The Data-Generating Process

John P. Hussman, Ph.D.

For anyone who works to infer information from a broad range of evidence, one of the important aspects of the job is to think carefully about the structure of the data – what is sometimes called the “data-generating process.” Data doesn’t just drop from the sky or out of a computer. It is generated by some process, and for any sort of data, it is critical to understand how that process works.

For example, one of the moments of market excitement last week was the reported jump in new housing starts for September. But later in the week, investors learned that there was a slump in existing home sales as well. If we just take those two data points at face value, it’s not clear exactly what we should conclude about housing. But the story is clearer once we consider the process that generates that data.

One part of the process is purely statistical. The housing data that is reported each month actually uses monthly data at an annual rate, so the jump from 758,000 to 852,000 housing starts at an annual rate actually works out to a statement that “During September, in an economy of about 130 million homes, about 100 million which are single detached units, a total of 9,500 more homes were started than in August – a fluctuation that is actually in the range of month-to-month statistical noise, but does bring recent activity to a recovery high.” Now, in prior recessions, the absolute low was about 900,000 starts on an annual basis, rising toward 2 million annual starts over the course of the recovery. The historical peak occurred in 1972 near 2.5 million starts, but the period leading up to 2006 was the longest sustained increase without a major drop. In the recent instance, housing starts bottomed at 478,000 in early 2009, so we’ve clearly seen a recovery in starts. But the present level is still so low that it has previously been observed only briefly at the troughs of prior recessions. 

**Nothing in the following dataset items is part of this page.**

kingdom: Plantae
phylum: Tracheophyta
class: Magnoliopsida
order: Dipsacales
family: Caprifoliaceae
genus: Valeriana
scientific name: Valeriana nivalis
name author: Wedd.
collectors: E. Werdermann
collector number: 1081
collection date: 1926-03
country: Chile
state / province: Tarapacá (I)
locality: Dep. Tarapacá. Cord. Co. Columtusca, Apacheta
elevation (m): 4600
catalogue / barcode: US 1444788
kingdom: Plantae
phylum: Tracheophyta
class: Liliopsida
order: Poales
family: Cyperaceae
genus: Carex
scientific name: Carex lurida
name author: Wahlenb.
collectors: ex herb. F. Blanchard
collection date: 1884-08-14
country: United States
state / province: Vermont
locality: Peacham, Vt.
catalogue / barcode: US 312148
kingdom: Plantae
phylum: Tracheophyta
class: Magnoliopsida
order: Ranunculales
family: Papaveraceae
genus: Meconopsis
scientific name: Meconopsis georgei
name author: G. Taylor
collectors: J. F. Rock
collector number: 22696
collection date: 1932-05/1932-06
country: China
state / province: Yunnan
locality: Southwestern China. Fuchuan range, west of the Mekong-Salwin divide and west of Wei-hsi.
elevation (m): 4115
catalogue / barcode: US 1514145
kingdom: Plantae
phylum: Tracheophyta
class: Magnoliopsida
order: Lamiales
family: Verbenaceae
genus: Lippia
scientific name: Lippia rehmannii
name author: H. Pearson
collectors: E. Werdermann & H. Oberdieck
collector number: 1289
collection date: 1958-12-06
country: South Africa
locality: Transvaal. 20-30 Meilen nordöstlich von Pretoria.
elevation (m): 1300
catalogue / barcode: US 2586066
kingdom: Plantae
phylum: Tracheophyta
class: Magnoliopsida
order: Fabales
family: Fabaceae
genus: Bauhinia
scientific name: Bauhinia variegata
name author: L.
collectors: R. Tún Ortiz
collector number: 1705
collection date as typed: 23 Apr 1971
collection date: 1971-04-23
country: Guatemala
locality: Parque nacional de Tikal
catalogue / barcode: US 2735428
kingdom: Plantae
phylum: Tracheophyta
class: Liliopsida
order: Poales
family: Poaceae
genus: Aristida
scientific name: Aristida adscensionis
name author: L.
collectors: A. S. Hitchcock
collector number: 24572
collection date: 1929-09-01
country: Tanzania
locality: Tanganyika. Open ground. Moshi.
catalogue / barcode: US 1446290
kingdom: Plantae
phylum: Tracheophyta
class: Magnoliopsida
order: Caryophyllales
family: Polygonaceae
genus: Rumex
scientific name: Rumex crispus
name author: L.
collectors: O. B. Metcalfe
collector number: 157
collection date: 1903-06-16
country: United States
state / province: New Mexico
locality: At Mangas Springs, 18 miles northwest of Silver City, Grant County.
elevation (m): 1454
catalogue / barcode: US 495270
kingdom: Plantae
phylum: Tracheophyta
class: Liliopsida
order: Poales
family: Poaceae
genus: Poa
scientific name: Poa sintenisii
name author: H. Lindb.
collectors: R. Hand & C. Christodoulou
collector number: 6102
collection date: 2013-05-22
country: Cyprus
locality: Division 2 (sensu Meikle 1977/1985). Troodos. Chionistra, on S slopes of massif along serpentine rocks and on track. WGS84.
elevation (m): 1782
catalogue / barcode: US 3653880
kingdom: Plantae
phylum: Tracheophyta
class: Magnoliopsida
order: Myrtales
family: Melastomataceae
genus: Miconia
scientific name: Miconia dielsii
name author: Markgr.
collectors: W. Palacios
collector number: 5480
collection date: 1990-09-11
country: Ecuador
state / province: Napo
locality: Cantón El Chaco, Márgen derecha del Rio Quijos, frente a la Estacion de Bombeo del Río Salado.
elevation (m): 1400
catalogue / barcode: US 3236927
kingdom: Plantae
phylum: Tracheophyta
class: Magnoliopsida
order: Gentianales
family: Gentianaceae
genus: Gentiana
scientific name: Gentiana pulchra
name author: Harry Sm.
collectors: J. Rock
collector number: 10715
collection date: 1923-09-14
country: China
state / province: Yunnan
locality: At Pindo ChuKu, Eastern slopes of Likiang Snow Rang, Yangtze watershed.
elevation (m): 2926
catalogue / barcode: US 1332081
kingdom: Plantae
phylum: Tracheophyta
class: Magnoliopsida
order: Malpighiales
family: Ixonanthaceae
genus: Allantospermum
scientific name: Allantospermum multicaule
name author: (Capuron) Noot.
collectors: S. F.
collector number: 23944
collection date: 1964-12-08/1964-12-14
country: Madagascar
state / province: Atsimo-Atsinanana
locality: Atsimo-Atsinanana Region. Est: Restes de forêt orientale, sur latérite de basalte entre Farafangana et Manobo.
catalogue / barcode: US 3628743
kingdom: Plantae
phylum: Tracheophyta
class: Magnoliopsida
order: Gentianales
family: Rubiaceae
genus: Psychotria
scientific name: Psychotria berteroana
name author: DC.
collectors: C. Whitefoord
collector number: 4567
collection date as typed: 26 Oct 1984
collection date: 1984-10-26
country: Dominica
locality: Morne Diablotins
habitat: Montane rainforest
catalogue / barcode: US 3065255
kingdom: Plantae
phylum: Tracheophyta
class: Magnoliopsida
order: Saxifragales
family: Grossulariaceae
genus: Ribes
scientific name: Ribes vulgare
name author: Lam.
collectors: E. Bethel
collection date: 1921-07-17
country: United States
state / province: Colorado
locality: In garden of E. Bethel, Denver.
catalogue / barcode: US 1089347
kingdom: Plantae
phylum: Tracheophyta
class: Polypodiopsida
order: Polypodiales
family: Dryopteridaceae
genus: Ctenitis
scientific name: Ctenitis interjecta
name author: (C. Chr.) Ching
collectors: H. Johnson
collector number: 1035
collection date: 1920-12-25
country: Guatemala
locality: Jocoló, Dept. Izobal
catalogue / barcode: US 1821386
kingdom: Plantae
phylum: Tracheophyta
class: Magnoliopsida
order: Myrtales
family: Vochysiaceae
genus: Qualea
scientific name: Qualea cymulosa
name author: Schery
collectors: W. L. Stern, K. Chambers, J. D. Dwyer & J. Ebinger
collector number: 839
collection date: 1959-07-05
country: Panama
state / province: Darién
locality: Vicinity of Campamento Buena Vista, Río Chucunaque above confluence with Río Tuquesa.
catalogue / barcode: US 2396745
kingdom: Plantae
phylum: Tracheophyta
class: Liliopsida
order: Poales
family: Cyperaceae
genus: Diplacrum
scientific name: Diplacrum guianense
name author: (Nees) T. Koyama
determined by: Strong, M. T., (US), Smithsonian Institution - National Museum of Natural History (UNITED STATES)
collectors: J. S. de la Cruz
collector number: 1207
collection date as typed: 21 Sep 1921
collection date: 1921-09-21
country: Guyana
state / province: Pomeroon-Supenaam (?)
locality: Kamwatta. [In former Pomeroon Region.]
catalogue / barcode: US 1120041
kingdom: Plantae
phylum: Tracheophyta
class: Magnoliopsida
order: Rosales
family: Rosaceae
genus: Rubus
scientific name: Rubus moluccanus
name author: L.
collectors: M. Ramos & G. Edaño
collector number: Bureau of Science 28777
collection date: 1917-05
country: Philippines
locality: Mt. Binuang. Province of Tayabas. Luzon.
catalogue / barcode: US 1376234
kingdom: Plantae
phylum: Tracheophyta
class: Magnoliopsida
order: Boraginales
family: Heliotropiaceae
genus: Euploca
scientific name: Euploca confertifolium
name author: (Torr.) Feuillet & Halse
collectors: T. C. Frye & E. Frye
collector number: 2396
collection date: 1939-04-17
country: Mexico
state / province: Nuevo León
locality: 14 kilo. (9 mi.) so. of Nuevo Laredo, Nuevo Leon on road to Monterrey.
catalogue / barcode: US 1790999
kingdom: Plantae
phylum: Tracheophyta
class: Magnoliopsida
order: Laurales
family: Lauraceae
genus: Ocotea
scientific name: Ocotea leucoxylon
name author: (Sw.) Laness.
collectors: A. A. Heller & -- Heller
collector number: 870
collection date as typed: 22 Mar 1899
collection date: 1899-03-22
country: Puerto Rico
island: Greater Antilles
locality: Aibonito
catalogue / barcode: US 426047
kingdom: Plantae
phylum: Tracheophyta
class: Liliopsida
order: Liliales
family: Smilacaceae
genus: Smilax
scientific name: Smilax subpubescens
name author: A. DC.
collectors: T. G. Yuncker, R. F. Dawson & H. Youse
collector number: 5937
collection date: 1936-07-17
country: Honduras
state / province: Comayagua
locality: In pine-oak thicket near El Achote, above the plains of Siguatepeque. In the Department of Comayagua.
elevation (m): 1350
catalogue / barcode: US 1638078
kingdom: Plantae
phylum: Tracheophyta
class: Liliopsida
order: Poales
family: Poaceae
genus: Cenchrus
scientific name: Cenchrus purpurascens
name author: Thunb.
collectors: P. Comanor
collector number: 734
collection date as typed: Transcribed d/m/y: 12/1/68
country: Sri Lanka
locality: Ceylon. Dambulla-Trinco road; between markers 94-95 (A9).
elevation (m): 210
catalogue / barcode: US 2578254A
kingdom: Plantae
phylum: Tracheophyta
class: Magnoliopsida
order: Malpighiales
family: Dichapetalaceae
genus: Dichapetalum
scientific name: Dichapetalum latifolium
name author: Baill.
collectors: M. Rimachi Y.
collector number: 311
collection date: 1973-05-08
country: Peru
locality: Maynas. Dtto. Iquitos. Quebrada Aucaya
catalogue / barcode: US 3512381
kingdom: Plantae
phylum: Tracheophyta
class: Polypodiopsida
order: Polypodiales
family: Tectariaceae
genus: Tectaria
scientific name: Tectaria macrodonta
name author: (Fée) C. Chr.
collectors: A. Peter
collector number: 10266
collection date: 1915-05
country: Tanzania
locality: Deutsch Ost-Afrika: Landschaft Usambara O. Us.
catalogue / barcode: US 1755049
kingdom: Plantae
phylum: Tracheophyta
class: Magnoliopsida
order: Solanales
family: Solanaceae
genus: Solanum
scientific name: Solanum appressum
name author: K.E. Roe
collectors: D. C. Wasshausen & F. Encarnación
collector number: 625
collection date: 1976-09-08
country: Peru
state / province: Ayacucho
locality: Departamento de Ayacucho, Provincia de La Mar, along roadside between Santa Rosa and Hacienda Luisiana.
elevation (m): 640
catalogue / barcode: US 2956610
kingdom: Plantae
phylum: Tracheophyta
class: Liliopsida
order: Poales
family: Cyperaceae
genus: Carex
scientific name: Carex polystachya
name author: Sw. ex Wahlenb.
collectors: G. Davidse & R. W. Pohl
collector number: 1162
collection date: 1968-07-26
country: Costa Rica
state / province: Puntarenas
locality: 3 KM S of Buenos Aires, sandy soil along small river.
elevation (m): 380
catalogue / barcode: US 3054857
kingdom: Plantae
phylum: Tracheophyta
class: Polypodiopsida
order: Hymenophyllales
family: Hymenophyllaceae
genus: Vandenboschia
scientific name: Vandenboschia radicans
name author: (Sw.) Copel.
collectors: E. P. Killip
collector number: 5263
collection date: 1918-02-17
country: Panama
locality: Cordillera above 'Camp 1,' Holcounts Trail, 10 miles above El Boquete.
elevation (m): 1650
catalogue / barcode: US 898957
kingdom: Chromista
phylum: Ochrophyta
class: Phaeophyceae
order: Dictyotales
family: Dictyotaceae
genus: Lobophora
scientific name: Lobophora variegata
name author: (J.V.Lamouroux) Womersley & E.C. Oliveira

The second part of the process is important to the question of what is sustainable. Here the question to ask is how and why does a decision to “start” a house occur? According to CoreLogic, about 22% of mortgages are underwater, with mortgage debt that exceeds the market value of the home. Likewise, banks have taken millions of homes into their own “real-estate owned” or REO portfolios, and have dribbled that inventory into the market at a very gradual rate. All of that means that the availability of existing homes for sale is far smaller than the actual inventory of homes that would be available if underwater homeowners were able, or banks were willing, to sell. Accordingly, much of the volume in “existing home sales” represents foreclosure sales, REO and short-sales (sales allowed by banks for less than the value of the outstanding mortgage). That constrained supply of homes available for sale is one reason why home prices have held up. At the same time, constrained supply means that new home buyers face higher prices and fewer choices for existing homes than they would if the market was actually clearing properly. Given those facts, buyers who are able to secure financing (or pay cash) often find it more desirable to build to their preference instead of buying an existing home. It’s not clear how many of these starts represent “spec” building by developers, but it’s interesting to note that the average time to sell a newly completed home has been rising, not falling, over the past year.